My last post described where I started with all of my work, and gave a better understanding for the reason I am working in this field. This post, I need to bring you not back in history to where it all began for me, but where I am lucky enough to be today.
I just recently graduated again. In fact, the ink is probably not yet dry on my paperwork. The past 12 years (which made me shudder to think it has been that long), I have been picking away at my graduate work in Educational Administration, all the while having three boys and raising them up to where they are now – a sixth grader, a fourth grader, and a second grader – full of energy and the masters of my schedule, and of my heart. Just recently, my 7 year old asked me, as I sat in front of my computer, “Is anything on that website about us, Mommy? You have been working on that so much, but is there anything about us?” To this I said, “It is all really about you, as well as a whole lot of other kids too.” He looked at me confusedly, and then ran off to play with his cars.
As much as the past 12 years has been about them, there are parts that have been completely about me. I have had the luxury of spending that time thinking deeply about my practice, a rare commodity within education. One part that I have realized about my work in recent years is that reflection IN and ON our work as teachers is pivotal in our bettering ourselves and the experiences we provide to our students. Taking the time to reflect on what is working in schools, being aware of what doesn’t, and addressing the needs that exist, one step at a time, is a solid place to start a change.
Through the course of my graduate work, there are many things that I walk away knowing that I hope to share with you eventually, one post at a time. One such thing that I learned is showing appreciation every day. Within the schools that I work, and the teachers that I work with, a virtue as simple as showing appreciation in meaningful ways becomes a foundational piece of the school culture that bolsters the people within it that can’t be underestimated. This can look like an administrator dropping a simple note in a teacher’s mail box, or saying thank you to one teacher publicly in front of another colleague. Or this can look like a teacher pointing out something great that a student did during the day, especially for a student that doesn’t hear positive feedback very often. It makes all the difference in the world, and it is infectious. Schools are places, unfortunately sometimes, that move very quickly from day to day. It is easy to get swept up into the “dailyness” of the profession, the ins and outs that just have to happen without much thought or consideration. Showing appreciation in very real and purposeful ways helps create a positive school culture and combats the day to day routine-driven madness that is often symptomatic in our profession.
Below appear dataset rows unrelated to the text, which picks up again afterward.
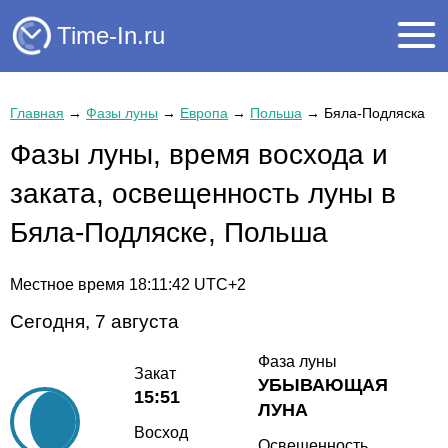
Time-In.ru
Главная
→
Фазы луны
→
Европа
→
Польша
→
Бяла-Подляска
Фазы луны, время восхода и
заката, освещенность луны в
Бяла-Подляске, Польша
Местное время
18:11:42
UTC+2
Сегодня, 7 августа
Фаза луны
Закат
УБЫВАЮЩАЯ
15:51
ЛУНА
Восход
Освещенность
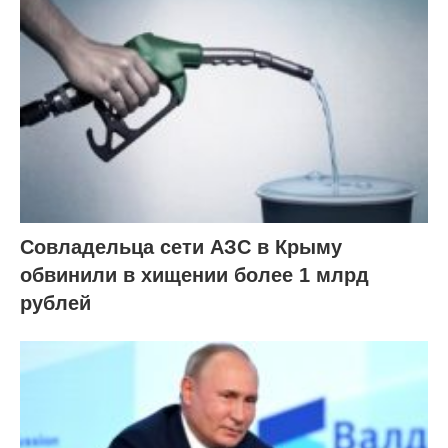
Совладельца сети АЗС в Крыму
обвинили в хищении более 1 млрд
рублей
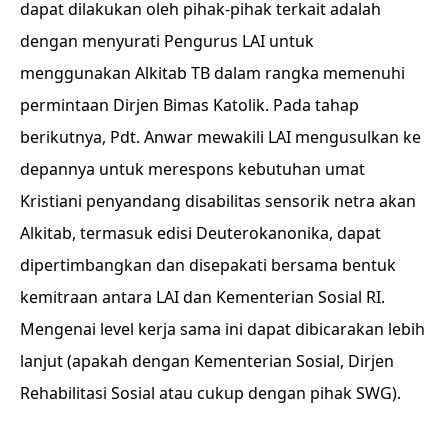
dapat dilakukan oleh pihak-pihak terkait adalah
dengan menyurati Pengurus LAI untuk
menggunakan Alkitab TB dalam rangka memenuhi
permintaan Dirjen Bimas Katolik. Pada tahap
berikutnya, Pdt. Anwar mewakili LAI mengusulkan ke
depannya untuk merespons kebutuhan umat
Kristiani penyandang disabilitas sensorik netra akan
Alkitab, termasuk edisi Deuterokanonika, dapat
dipertimbangkan dan disepakati bersama bentuk
kemitraan antara LAI dan Kementerian Sosial RI.
Mengenai level kerja sama ini dapat dibicarakan lebih
lanjut (apakah dengan Kementerian Sosial, Dirjen
Rehabilitasi Sosial atau cukup dengan pihak SWG).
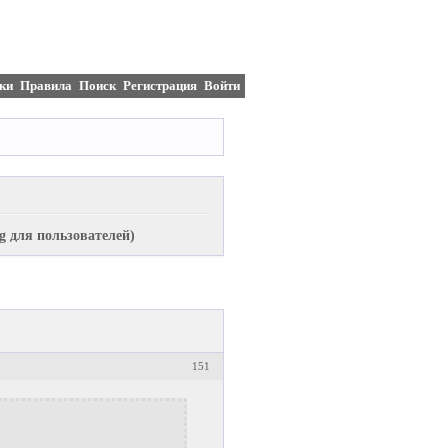
ки
Правила
Поиск
Регистрация
Войти
g для пользователей)
151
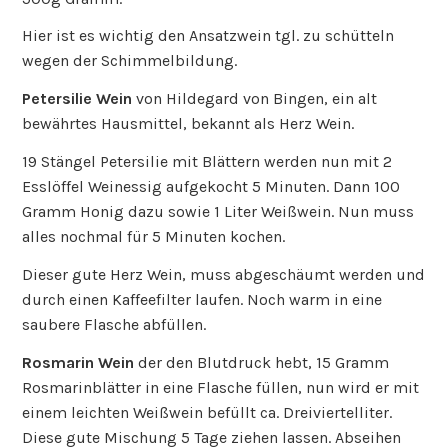
Hier ist es wichtig den Ansatzwein tgl. zu schütteln
wegen der Schimmelbildung.
Petersilie Wein
von Hildegard von Bingen, ein alt
bewährtes Hausmittel, bekannt als Herz Wein.
19 Stängel Petersilie mit Blättern werden nun mit 2
Esslöffel Weinessig aufgekocht 5 Minuten. Dann 100
Gramm Honig dazu sowie 1 Liter Weißwein. Nun muss
alles nochmal für 5 Minuten kochen.
Dieser gute Herz Wein, muss abgeschäumt werden und
durch einen Kaffeefilter laufen. Noch warm in eine
saubere Flasche abfüllen.
Rosmarin Wein
der den Blutdruck hebt, 15 Gramm
Rosmarinblätter in eine Flasche füllen, nun wird er mit
einem leichten Weißwein befüllt ca. Dreiviertelliter.
Diese gute Mischung 5 Tage ziehen lassen. Abseihen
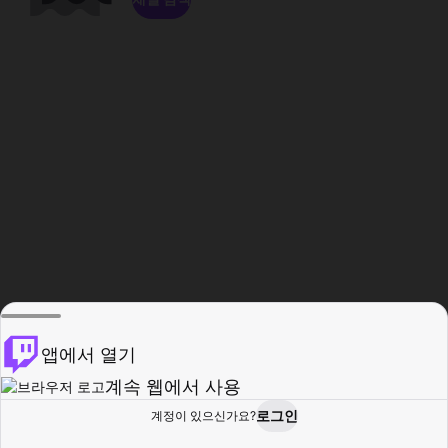
앱에서 열기
계속 웹에서 사용
로그인
계정이 있으신가요?
홈
탐색
활동
프로필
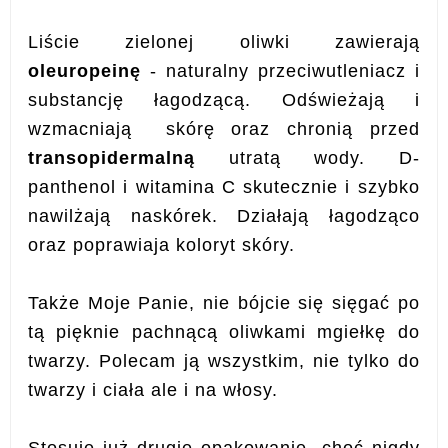
Liście zielonej oliwki zawierają
oleuropeinę
- naturalny przeciwutleniacz i
substancję łagodzącą. Odświeżają i
wzmacniają skórę oraz chronią przed
transopidermalną
utratą wody. D-
panthenol i witamina C skutecznie i szybko
nawilżają naskórek. Działają łagodząco
oraz poprawiaja koloryt skóry.
Także Moje Panie, nie bójcie się sięgać po
tą pięknie pachnącą oliwkami mgiełkę do
twarzy. Polecam ją wszystkim, nie tylko do
twarzy i ciała ale i na włosy.
Stosuję już drugie opakowanie, choć nigdy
I have experienced the effects of showing appreciation and what good comes from it in schools, from a woman that I have had the opportunity to learn from, work with, and model after. My academic advisor and mentor, and now very dear friend, Dr. Jennifer York-Barr is one of the world’s greatest teachers. Many of the things that I know about schools and how to create collaborative school cultures, where the teachers are learning and engaging together just as much as the students they teach, comes directly from Jen teaching me about it. They say that the best teachers are those that model what they believe from day to day in very real ways. Again, I say that Jen is one of the finest there are in this respect.
Her understanding of teacher leadership, reflective practice and how teachers can work together collaboratively to meet the ever increasing needs that exist in schools is astounding. Thankfully, I have spent the last 12 years studying under her wing, watching her work, and hearing her talk about her understanding of the adults and youngsters within the walls of schools. We have researched together, taught together, written together, and had many reflective conversations about why all of the people in schools (adults and children) behave the way they do. She believes, as do I, that it is all connected. My graduate work was in Educational Administration, with an emphasis on effective staff development and school change. Her understanding of teacher leadership and how to start conversations that matter for learning in a school – not only for the students, but for the adults as well – has given me a focus going forward to create living systems that work in schools.
One thing that stands out from my learning with her is the use of metaphors to think about our practice as teachers. One in particular that she likes is the metaphor of teachers and butterflies. Whether you think about it as a teacher being a caterpillar that becomes a beautiful butterfly, and connecting that to individual or school improvement, or thinking about the idea from quantum physics where one flap of a wing of a butterfly can start a storm across the world – each of us as individuals can create a meaningful change in the way schools operate. Be positive, do good work, and show your appreciation…that is what she taught me.
Thank you, Dr. Jennifer York-Barr…also known as my advisor, mentor and friend. I appreciate you today, and every day – and hopefully, there will be many schools and people within them that will appreciate the butterfly effect you have created in me as well.